You Don’t Always Get What You Want
I have been meditating on the teachings of those yogis, the Rolling Stones. You don’t always get what you want, but if you try– sometimes– you get what you need. So true.
What is it really that I want, and what is it that I need? The difference can be so minute that it can be hard to tell. The thing is, you can tell if you needed it or just wanted it when you don’t get it.
I have noticed a tendency among yogis to greet any personal struggles or tales of not getting what we want or need with some variation of the consolation “what’s meant to be will be”. Which I don’t think is true. There are many things in the world that are not meant to be—so many that I don’t have to list them. We do not live in the best of all possible worlds.
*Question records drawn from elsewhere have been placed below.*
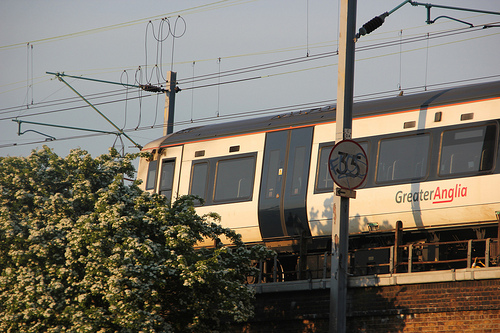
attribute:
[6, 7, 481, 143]
wires — electrical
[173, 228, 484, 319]
bridge — worn, brick, old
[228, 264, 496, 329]
wall — bricked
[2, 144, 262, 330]
plant — large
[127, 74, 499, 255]
train — traveling, white, black, elevated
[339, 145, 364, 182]
number — 35, blue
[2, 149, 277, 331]
bush — large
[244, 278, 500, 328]
wall — brick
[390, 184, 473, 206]
sign — round, white, red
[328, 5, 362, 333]
pole — metal, black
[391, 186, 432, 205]
word — green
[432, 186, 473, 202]
word — red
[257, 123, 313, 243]
door — glass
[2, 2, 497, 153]
sky — clear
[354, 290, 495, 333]
brick — brown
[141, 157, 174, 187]
window — side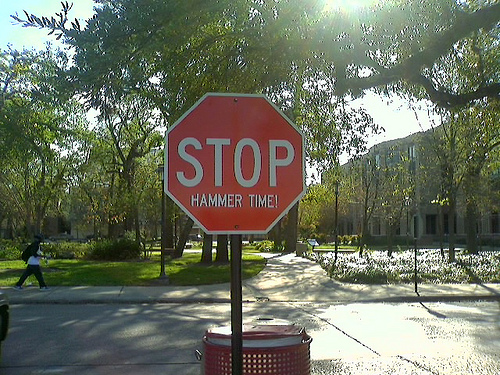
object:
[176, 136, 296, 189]
saying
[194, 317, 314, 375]
can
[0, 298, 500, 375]
street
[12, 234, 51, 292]
man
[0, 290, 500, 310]
curb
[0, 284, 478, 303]
sidewalk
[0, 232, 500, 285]
park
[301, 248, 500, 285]
garden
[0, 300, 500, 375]
roadway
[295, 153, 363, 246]
buildings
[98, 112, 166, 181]
branches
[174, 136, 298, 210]
catchphrase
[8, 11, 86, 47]
branch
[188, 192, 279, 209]
words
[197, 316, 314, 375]
trash bin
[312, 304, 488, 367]
sunlight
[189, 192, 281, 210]
writing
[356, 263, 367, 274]
flowers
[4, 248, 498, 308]
sidewalk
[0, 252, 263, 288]
grass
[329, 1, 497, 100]
branch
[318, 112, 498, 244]
building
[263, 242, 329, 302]
path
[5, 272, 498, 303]
sidewalk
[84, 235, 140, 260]
shrubbery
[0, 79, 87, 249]
trees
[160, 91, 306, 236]
sign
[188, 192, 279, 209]
saying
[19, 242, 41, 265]
shirt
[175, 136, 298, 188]
writing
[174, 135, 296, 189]
words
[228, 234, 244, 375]
post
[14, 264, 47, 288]
pants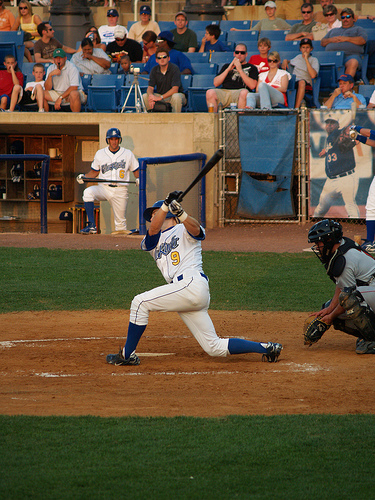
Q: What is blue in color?
A: The socks.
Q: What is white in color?
A: The pants.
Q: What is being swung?
A: The bat.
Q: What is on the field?
A: Grass.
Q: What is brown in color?
A: The dirt.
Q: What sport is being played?
A: Baseball.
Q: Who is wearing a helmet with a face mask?
A: Catcher.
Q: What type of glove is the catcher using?
A: Catcher's mitt.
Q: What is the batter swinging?
A: Bat.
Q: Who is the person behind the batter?
A: Catcher.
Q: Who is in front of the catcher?
A: Batter.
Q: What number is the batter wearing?
A: 9.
There is great and meaningless suffering and many people are victims of cruelty that I cannot imagine, and I do not agree that it is meant to be.
There is truth in this phrase, but it is not the whole truth.
Sometimes we want things that we don’t need. When we are disappointed in these cases, perhaps it is meant to be. But there’s more to it than that. There’s powerful learning in this disappointment. It’s an opportunity to understand ourselves and our choices more fully. To examine our motivation. Brushing this off cuts off this avenue of exploration.
Our struggles, pain, and disappointment make us stronger so in that sense they are meant to be. As Earnest Hemmingway said: the world breaks everyone and afterwards some are strong at the broken places. A committed yoga practice allows us to be strong where we used to be broken. And to get what we need.